SOURCE INFORMATION =
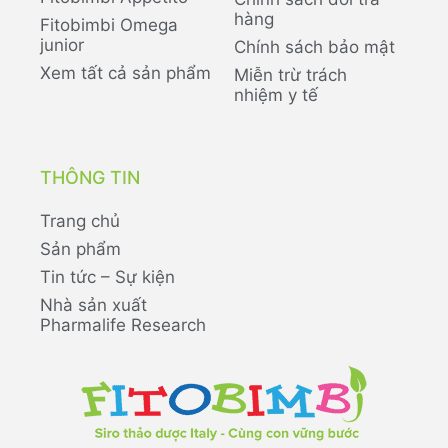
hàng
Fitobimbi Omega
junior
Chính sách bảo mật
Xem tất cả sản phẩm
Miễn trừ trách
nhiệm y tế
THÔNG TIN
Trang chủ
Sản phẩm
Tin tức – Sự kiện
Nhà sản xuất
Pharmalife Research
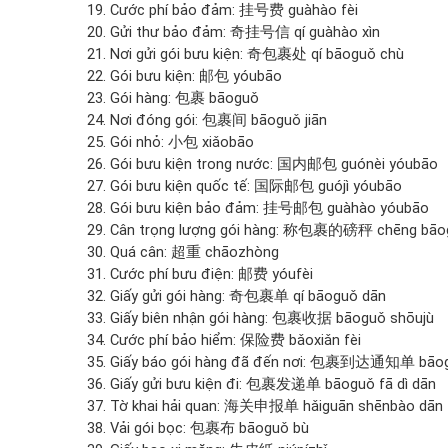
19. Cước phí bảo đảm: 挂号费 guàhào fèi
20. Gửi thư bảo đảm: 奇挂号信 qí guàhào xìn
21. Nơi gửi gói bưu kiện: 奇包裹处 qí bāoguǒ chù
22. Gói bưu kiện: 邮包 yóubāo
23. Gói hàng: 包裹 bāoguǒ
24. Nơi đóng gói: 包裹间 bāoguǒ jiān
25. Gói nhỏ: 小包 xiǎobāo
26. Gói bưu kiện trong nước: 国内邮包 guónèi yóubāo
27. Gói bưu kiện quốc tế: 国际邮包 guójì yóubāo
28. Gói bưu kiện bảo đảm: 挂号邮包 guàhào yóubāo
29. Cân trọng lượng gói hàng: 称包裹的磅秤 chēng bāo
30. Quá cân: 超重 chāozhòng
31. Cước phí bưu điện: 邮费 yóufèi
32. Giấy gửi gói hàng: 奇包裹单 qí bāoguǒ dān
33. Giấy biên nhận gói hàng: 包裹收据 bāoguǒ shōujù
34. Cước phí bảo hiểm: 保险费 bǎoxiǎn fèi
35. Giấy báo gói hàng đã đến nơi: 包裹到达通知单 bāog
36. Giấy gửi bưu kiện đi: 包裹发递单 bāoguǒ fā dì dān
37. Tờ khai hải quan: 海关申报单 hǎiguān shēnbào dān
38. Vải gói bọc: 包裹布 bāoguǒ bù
--
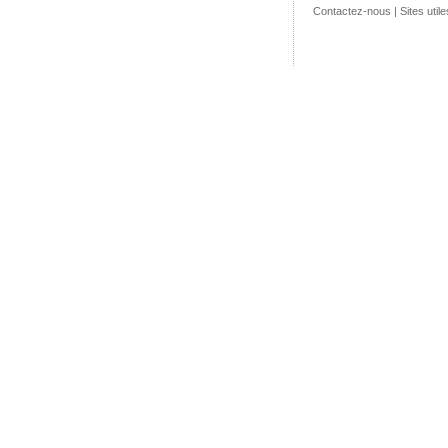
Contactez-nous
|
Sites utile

THE PROBLEM =
In the listing above, find the line containing "Nhà sản xuất" and the line containing "24. Nơi đóng gói: 包裹间 bāoguǒ jiān", then write out both of them and every line between, exactly, with no pictures.

RESPONSE TO THE TASK =
Nhà sản xuất
Pharmalife Research
19. Cước phí bảo đảm: 挂号费 guàhào fèi
20. Gửi thư bảo đảm: 奇挂号信 qí guàhào xìn
21. Nơi gửi gói bưu kiện: 奇包裹处 qí bāoguǒ chù
22. Gói bưu kiện: 邮包 yóubāo
23. Gói hàng: 包裹 bāoguǒ
24. Nơi đóng gói: 包裹间 bāoguǒ jiān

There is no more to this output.